While this solution may sound good, it may not be easy to do if you love the idea of sharing a bedroom with your furry friend.
Thus, you may have to resort to any of the alternative solutions stated below:
2. Train It To Get Comfortable Sleeping Alone
As stated above, separation anxiety may be the reason why your dog curls up in the space between your legs at night. Getting the necessary treatment for the pooch can remedy the situation and get him sleeping alone comfortably.
Remember, separation anxiety may have been caused by the loss of an important person in the dog’s life in the past. The fear of losing you as well can trigger a wave of emotions that may inhibit its ability to relax when you’re not around.

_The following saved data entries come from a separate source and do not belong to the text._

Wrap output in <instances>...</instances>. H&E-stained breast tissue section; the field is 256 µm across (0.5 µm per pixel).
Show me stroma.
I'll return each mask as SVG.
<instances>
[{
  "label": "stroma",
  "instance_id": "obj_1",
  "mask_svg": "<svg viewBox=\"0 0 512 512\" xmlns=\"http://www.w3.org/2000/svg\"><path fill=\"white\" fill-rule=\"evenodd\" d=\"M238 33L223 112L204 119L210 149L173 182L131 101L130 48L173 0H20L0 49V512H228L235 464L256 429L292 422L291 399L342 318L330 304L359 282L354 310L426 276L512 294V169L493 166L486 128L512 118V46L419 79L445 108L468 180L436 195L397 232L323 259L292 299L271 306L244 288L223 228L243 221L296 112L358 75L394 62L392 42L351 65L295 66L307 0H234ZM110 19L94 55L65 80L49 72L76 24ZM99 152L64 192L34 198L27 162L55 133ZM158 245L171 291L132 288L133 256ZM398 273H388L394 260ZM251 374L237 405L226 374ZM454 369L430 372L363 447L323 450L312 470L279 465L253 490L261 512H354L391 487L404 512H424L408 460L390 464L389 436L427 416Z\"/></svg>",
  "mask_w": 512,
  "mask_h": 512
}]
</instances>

The little guy may have to undergo a counter-conditioning program to treat mild to severe forms of separation anxiety. Training it to become comfortable sleeping alone can, therefore, come in handy.
3. Train It To Sleep In Another Part of the Bed
There can be several spots on your bed for accommodating your dog at night. If the idea of the canine sleeping anywhere else apart from your bed sounds ludicrous, you can train it to lie down on a dog bed placed at the foot of the bed or on the side.
4. Move to The Sofa
While some furry friends may follow you to the sofa to continue lying down on your lap, others may remain on the bed. Sometimes, moving to the sofa can send a signal to the pup to back off particularly if it happens every time it curls up between your legs in bed.

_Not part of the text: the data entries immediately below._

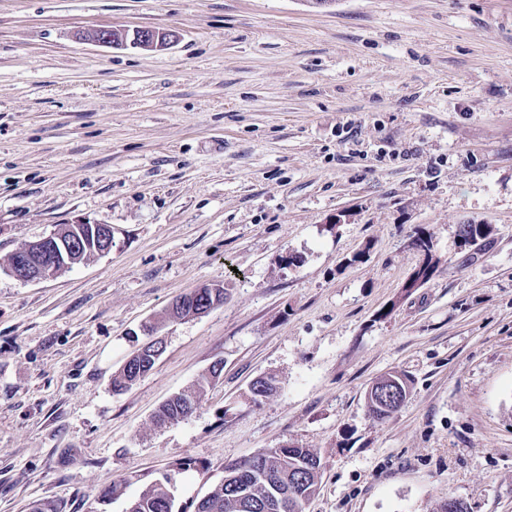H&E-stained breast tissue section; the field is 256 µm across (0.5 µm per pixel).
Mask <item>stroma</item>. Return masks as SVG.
<instances>
[{
	"mask_svg": "<svg viewBox=\"0 0 512 512\" xmlns=\"http://www.w3.org/2000/svg\"><path fill=\"white\" fill-rule=\"evenodd\" d=\"M145 28L175 40L90 37ZM78 220L111 252L6 271ZM205 283L223 305L169 319ZM147 322L165 351L113 393ZM391 371L410 394L373 419ZM287 443L324 465L306 512H512V0H0V512H125L157 481L194 512ZM78 239L90 238L96 247V255L108 254L112 250V228L107 224L76 222L68 224ZM58 235L59 231L53 232L17 250L15 258L14 253L8 258V262H11L13 258L14 260L8 266L7 272L18 280L36 282L70 267V264L59 265L57 259V256L60 255ZM223 370L224 365L220 366V362L215 363L209 371V376L206 377L207 380L203 379V381L199 382L196 389L187 393H178L176 394L177 396L165 401L154 417L155 423L165 425L178 422L193 414L201 404L205 384H208L207 381L219 378ZM279 389V380L274 374H265L254 379L249 387L252 401L260 403L275 395Z\"/></svg>",
	"mask_w": 512,
	"mask_h": 512,
	"instance_id": "obj_1",
	"label": "stroma"
}]
</instances>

Dogs can be smart animals that may observe your reactions to determine how to act in certain situations. The canine may hesitate to move into the sofa to lie down on your laps if you move away every time it comes on to you in bed.
5. Lock Him In A Crate
Do you hate the feeling of a dog lying down between your legs in bed? Why not just lock it in a crate and place it in the bedroom? Dogs that have grown used to sharing your bed may resist this move but if you’re determined to get the right results then it is not impossible.
A good tip may be to retrain the dog to sleep in its crate or on a dog bed instead of your bed or laps.
You’re now aware that a dog may sleep between your legs as a means of snuggling up to provide comfort or gain a sense of security when in fear. After the introduction of a new pet at home, an old dog may also stake its claim to the owner by quickly moving to occupy the spot between the legs at bedtime.
If you love the idea of your dog lying on your lap at night then there should be no cause for alarm. However, if the opposite is true, you can always retrain the dog to get comfortable in another sleeping spot.